[Physics] High speed does not kill. Does acceleration do it ? or jerk

accelerationjerknewtonian-mechanicsreference framesvelocity

In a recent question the OP asked why high speed will not kill us.
The accepted answer, highly upvoted, stated very first that

Speed doesn't kill us, but acceleration does.

The second answer (also well upvoted) concurs:

The danger comes from acceleration, not velocity.

Is that true?

Two comments by hdhondt and Adam D. Ruppe somewhat debunk it. but they
are only comments. They could not be answers, as the question
"Why doesn't the speed of Earth (moving through space) kill us?" was not
about acceleration.
I wrote this question, and my answer to it (below), before I had read these
comments. Like many users, I do skip a lot of comments. When I finally
saw these comments already made, I wondered whether I should persist
with this question. The point seems important enough to justify it, considering the high popularity of this topic.

Best Answer

Acceleration does not kill us any more than speed. If your head and feet do not move at the same velocity long enough, whatever the cause, you are in trouble. Velocity does not kill us when the whole body has the same velocity.

Similarly, I doubt acceleration kills us when all parts of the body accelerate, but without having to transmit forces. It is said in a comment:

It's not the fall that kills you; it's the sudden stop at the end.

The sudden stop kills you because the deceleration (negative acceleration) that stops you is actually caused by a force transmitted through your body which cannot withstand it. The acceleration throughout the fall, no matter how strong, which applies uniformly to the whole body will not hurt it: you are in free fall.

If the same acceleration were produced by the pull of an engine attached to your feets and pulling your whole body (even without friction), rather than gravity applied uniformly to every atom of your body, your body could well be torn to pieces.

I am no expert on jerk, but I somehow doubt that it is any more danger, despite contrary statements in this accepted answer and this comment

The human body uses bones and muscles to maintain its integrity while transmitting forces. The problem of jerk is that it changes the values of forces, thus requiring muscles to adapt constantly.

But free fall satellite motion does have jerk, since the direction of gravity is constanly changing, and its magnitude depends on distance.

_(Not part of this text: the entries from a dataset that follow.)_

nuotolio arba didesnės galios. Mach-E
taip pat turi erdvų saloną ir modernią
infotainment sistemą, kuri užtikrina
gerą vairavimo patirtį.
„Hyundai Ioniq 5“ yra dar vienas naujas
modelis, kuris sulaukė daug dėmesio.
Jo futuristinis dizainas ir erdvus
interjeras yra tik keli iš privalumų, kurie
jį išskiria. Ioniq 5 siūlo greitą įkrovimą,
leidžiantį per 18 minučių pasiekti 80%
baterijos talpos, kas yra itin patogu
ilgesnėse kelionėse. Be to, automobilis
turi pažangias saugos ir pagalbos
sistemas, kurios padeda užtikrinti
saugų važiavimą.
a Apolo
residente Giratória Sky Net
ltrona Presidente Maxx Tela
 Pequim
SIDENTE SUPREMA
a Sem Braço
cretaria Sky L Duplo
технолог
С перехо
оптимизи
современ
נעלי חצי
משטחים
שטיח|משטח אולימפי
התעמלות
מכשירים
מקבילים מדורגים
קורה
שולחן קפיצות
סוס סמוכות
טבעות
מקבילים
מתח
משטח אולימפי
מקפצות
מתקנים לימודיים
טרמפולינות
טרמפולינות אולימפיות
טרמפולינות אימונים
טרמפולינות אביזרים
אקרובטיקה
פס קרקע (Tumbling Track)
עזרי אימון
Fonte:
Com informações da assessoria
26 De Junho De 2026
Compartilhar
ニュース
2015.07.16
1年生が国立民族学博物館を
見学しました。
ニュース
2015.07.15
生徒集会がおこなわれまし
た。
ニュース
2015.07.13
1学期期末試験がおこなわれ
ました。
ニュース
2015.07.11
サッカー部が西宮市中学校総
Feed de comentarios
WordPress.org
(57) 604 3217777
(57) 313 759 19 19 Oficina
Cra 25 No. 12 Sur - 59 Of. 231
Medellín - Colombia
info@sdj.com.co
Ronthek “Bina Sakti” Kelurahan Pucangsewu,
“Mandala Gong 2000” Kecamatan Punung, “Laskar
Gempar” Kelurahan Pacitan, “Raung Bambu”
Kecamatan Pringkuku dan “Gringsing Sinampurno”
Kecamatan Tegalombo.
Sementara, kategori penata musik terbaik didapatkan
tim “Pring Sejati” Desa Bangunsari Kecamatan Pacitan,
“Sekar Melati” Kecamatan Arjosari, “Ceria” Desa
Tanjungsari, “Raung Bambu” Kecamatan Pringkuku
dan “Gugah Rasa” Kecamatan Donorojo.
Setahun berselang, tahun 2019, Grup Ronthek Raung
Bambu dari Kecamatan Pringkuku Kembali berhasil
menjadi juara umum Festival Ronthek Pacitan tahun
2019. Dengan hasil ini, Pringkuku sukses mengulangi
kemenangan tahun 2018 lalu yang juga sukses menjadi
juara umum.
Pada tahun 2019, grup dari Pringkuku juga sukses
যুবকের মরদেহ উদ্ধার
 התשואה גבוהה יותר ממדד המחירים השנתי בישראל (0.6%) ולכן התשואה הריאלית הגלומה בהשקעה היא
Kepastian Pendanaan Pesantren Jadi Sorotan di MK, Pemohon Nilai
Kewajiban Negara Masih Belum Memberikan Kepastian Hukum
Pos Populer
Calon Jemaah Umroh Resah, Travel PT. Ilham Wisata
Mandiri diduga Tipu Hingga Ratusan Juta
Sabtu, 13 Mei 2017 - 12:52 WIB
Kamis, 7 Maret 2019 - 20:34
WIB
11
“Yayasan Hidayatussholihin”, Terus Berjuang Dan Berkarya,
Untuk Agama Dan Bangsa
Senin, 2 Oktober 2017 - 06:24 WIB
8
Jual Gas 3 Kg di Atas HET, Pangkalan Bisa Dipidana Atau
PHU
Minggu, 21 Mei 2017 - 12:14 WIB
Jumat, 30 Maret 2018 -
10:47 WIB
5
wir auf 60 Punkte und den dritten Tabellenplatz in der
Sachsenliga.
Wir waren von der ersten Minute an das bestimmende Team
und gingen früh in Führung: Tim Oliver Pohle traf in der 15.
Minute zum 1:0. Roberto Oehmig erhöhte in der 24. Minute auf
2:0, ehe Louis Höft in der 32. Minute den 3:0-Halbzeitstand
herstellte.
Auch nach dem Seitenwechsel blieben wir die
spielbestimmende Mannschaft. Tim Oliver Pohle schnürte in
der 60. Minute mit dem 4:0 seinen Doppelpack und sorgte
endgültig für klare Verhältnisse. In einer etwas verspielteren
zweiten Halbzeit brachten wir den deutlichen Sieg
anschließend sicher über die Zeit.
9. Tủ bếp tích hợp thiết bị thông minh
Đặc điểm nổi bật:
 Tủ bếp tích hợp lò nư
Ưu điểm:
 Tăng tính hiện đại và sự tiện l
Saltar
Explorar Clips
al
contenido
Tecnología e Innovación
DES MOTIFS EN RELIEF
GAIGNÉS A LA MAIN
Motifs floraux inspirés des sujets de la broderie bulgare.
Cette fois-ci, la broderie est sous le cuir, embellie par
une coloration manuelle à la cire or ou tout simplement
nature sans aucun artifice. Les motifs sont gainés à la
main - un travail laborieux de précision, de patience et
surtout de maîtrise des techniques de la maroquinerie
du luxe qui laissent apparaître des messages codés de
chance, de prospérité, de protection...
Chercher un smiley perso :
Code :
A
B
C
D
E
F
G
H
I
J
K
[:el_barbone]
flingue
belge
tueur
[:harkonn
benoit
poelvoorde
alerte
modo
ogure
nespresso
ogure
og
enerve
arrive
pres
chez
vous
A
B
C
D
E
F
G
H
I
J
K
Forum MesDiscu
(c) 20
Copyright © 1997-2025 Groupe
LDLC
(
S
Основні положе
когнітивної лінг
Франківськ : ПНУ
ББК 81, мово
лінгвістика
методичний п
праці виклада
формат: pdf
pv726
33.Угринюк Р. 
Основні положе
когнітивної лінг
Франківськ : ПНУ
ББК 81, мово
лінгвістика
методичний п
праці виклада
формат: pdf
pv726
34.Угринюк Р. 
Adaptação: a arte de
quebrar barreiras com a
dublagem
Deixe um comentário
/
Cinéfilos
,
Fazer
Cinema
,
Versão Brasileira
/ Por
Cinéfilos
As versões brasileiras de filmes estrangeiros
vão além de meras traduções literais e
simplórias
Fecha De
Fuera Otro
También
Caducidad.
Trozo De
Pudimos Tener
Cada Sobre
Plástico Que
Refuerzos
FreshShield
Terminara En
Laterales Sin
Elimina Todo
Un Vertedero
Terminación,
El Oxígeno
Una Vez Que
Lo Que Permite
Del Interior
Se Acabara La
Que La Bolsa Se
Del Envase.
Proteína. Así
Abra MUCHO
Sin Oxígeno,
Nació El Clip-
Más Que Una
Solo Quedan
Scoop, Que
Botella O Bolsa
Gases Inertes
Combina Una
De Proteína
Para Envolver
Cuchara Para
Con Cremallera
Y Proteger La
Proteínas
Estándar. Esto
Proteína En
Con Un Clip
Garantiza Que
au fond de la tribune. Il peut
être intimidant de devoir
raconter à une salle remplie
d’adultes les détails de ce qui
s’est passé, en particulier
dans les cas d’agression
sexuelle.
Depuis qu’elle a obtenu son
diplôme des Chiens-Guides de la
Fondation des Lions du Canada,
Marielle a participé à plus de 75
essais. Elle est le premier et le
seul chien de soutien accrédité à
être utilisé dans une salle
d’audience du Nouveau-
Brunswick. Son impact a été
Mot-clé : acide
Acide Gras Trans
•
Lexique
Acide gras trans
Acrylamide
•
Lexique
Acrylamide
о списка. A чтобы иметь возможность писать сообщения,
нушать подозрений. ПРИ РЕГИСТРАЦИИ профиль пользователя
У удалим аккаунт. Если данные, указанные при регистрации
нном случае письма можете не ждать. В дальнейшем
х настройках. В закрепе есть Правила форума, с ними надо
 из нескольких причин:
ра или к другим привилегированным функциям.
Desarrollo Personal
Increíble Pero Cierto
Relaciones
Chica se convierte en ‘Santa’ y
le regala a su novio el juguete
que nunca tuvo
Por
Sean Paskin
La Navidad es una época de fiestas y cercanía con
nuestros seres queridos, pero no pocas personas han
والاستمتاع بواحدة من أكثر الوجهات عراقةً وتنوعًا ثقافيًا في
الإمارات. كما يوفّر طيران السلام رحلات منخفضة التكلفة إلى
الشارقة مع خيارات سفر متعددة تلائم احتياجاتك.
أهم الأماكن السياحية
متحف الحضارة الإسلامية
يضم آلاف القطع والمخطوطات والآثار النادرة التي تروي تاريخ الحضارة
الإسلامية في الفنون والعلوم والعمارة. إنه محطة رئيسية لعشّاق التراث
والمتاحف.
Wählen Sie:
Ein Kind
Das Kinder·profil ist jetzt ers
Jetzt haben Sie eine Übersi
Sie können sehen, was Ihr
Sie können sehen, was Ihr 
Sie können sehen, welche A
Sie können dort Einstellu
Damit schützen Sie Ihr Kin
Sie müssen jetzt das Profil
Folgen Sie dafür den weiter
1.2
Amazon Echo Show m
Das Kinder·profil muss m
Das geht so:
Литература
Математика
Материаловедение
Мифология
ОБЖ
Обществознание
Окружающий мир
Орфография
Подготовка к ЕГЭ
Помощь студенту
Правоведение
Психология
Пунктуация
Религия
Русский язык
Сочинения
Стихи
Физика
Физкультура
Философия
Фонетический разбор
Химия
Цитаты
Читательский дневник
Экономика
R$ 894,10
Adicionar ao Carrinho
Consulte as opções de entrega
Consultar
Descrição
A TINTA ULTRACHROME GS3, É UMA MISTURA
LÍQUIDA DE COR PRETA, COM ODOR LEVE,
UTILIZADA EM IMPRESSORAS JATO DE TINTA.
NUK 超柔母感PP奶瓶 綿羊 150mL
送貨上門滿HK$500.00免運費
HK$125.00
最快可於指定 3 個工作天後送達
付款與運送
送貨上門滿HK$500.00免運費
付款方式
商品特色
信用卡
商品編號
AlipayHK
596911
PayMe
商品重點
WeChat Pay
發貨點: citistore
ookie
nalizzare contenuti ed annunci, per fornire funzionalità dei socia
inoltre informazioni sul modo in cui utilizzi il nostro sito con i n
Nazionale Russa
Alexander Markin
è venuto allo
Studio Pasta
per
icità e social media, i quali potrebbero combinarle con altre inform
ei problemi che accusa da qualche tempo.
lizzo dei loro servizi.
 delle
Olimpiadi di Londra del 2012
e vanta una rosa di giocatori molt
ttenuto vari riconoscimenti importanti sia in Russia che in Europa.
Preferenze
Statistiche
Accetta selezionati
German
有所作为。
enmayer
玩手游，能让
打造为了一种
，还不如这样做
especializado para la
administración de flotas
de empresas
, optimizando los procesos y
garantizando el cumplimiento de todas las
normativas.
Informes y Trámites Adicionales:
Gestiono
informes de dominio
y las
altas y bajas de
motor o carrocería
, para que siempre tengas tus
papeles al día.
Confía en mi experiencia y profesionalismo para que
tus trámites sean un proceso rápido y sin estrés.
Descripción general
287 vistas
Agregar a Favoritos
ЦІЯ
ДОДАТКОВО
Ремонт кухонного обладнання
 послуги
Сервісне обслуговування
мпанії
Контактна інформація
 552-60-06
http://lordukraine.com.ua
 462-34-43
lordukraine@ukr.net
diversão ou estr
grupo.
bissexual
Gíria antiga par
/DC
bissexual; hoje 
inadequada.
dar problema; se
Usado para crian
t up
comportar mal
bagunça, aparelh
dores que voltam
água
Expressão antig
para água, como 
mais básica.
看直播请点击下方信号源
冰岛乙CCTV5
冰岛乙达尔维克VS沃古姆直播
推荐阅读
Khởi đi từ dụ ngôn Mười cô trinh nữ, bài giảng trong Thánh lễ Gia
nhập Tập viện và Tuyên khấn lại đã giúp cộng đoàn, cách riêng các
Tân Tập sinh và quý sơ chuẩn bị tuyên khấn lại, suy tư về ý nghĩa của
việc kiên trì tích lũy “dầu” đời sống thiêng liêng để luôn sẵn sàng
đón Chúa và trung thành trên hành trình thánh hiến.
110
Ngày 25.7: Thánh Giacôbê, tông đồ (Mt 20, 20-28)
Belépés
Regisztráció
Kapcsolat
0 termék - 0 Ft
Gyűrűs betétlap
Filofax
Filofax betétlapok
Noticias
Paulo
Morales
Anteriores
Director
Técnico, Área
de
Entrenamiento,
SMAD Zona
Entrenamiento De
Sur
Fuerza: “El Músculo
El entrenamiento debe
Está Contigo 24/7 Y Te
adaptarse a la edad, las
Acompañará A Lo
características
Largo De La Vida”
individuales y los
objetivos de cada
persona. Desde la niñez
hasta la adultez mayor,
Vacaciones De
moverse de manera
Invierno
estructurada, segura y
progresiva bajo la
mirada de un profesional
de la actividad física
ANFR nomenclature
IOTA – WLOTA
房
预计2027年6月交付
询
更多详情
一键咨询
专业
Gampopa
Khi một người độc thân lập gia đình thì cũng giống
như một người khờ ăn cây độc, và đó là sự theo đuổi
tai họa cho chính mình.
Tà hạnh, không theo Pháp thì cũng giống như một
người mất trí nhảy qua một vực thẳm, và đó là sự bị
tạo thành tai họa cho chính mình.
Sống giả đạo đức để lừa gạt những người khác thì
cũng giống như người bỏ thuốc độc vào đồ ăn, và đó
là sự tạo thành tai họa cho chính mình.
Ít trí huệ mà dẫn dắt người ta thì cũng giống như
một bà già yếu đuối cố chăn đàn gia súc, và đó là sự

This is generally true of non uniform gravity field.

I think, a good way of understanding what can hurt us is to model the human body as two masses, head and feet, joined with a spring. If the distance between the masses changes by more than, say, 5%, the human model is considered dead. Now, if you add a strong structure, some kind of G-suit, that forcibly preserve the distance between head and feet, thus carrying all forces that need to be transmitted, then the human model is pretty safe.

Note that submitting the head and feet to different acceleration can have undesirable effects if the difference is important. But if the body is strong enough, it can sustain small differences which it compensate with internal cohesion forces. So one might say that speed can be more dangerous than acceleration, when it is an issue of uniformity across the body.

To place these issues on the level of personal experience: we do not feel speed, but we do not feel acceleration either, or jerk. What we do experience is forces propagating through our body, when our body accelerate because it is submitted to forces applied only to some parts of it, rather than uniformly. We experience the tension of the muscles that preserve our body structure against these forces. And we perceive jerk as a need to adapt muscle tension.